## Given data
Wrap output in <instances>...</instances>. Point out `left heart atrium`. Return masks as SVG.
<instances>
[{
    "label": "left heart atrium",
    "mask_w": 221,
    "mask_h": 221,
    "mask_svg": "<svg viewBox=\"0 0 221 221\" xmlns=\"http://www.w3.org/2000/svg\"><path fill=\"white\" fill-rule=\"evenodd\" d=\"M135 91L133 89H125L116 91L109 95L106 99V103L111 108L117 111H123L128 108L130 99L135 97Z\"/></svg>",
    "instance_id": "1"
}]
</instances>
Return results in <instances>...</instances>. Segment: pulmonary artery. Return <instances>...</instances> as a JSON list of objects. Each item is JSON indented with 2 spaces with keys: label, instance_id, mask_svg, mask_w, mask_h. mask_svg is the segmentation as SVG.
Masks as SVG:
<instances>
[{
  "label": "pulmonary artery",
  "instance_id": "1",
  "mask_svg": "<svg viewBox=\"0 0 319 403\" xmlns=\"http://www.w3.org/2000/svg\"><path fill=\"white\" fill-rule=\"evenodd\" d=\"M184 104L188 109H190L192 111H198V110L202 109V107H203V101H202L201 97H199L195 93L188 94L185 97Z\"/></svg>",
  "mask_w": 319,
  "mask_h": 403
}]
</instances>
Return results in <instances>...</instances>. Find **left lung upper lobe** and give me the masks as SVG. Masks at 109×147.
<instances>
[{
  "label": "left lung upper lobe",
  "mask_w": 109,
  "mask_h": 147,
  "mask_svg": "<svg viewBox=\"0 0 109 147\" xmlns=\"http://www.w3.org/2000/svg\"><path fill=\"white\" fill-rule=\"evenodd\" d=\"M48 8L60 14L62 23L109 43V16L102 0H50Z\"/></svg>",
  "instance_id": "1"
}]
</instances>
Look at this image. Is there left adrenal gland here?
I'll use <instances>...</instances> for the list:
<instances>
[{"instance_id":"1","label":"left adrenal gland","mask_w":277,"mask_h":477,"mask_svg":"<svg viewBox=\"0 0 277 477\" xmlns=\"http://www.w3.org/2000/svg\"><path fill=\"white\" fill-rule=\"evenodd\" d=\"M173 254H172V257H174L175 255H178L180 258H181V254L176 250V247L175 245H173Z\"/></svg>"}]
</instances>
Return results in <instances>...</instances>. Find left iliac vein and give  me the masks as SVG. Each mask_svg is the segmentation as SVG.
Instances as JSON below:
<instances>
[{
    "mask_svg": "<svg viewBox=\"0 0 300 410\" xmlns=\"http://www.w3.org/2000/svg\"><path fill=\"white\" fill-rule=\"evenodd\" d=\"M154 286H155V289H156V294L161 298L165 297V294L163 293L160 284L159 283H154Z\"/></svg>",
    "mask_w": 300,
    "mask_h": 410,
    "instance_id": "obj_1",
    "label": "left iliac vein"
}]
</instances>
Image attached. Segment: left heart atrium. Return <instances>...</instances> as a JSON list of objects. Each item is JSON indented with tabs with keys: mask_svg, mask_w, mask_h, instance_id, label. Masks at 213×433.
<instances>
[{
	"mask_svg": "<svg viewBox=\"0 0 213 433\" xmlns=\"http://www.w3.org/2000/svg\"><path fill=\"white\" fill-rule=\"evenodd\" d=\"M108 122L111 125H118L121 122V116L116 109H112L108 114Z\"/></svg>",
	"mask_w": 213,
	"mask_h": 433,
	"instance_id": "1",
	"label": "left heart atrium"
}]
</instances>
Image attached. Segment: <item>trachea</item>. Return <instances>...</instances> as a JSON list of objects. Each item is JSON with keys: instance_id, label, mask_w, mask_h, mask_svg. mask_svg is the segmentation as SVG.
---
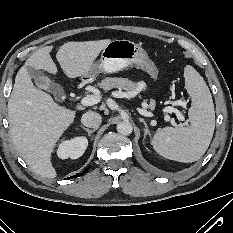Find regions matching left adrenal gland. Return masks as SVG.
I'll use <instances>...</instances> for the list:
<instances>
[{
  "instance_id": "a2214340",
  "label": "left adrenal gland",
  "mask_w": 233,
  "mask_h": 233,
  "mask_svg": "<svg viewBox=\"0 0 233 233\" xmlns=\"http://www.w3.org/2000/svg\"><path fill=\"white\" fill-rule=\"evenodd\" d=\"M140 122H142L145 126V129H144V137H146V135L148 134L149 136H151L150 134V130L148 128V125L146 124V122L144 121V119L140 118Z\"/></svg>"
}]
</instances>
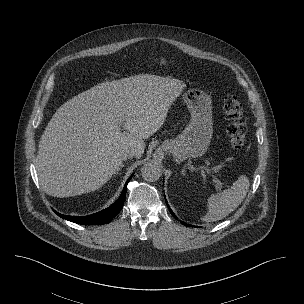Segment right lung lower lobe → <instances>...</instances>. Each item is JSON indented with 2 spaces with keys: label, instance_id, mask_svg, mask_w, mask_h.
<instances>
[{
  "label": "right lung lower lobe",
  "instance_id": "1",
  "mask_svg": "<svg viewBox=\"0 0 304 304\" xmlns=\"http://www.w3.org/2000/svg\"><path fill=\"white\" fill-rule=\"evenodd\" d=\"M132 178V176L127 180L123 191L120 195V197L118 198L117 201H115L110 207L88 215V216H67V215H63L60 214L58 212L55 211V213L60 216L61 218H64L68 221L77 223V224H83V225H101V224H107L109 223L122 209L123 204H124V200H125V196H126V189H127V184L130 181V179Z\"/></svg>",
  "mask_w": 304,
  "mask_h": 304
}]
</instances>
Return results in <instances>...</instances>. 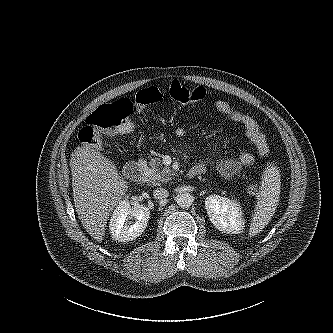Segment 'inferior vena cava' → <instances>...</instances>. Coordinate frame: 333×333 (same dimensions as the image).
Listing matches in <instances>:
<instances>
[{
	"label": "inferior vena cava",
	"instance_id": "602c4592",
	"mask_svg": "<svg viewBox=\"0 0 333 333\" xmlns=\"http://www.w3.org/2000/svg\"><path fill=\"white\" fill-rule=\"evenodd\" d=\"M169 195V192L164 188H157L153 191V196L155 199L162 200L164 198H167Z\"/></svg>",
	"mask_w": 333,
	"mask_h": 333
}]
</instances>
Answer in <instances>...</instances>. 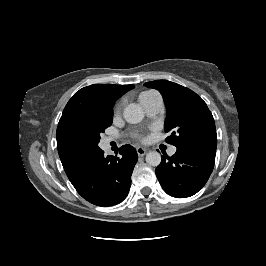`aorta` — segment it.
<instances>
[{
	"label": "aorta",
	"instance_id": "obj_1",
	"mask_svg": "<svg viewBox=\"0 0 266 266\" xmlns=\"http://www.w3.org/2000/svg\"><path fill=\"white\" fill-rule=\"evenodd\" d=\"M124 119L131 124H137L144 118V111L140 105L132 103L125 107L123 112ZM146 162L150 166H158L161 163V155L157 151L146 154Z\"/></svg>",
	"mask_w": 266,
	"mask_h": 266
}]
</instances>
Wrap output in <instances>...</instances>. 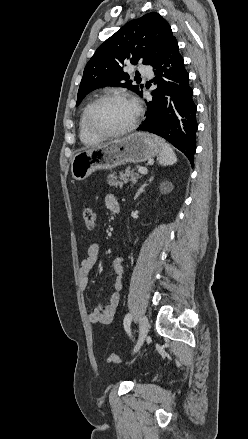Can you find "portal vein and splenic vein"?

## Written exercise
Extract each line of the data above that contains the string "attached". Matching is case-sensitive.

## Output of the exercise
Image attached. Segment: left heart atrium. Return <instances>...</instances> as a JSON list of objects. Each item is JSON indented with tabs with keys: mask_svg, mask_w, mask_h, instance_id, label. Masks at 213×433.
Image attached. Segment: <item>trachea</item>. Return <instances>...</instances> as a JSON list of objects. Each item is JSON with keys: instance_id, label, mask_w, mask_h, mask_svg. mask_svg is the segmentation as SVG.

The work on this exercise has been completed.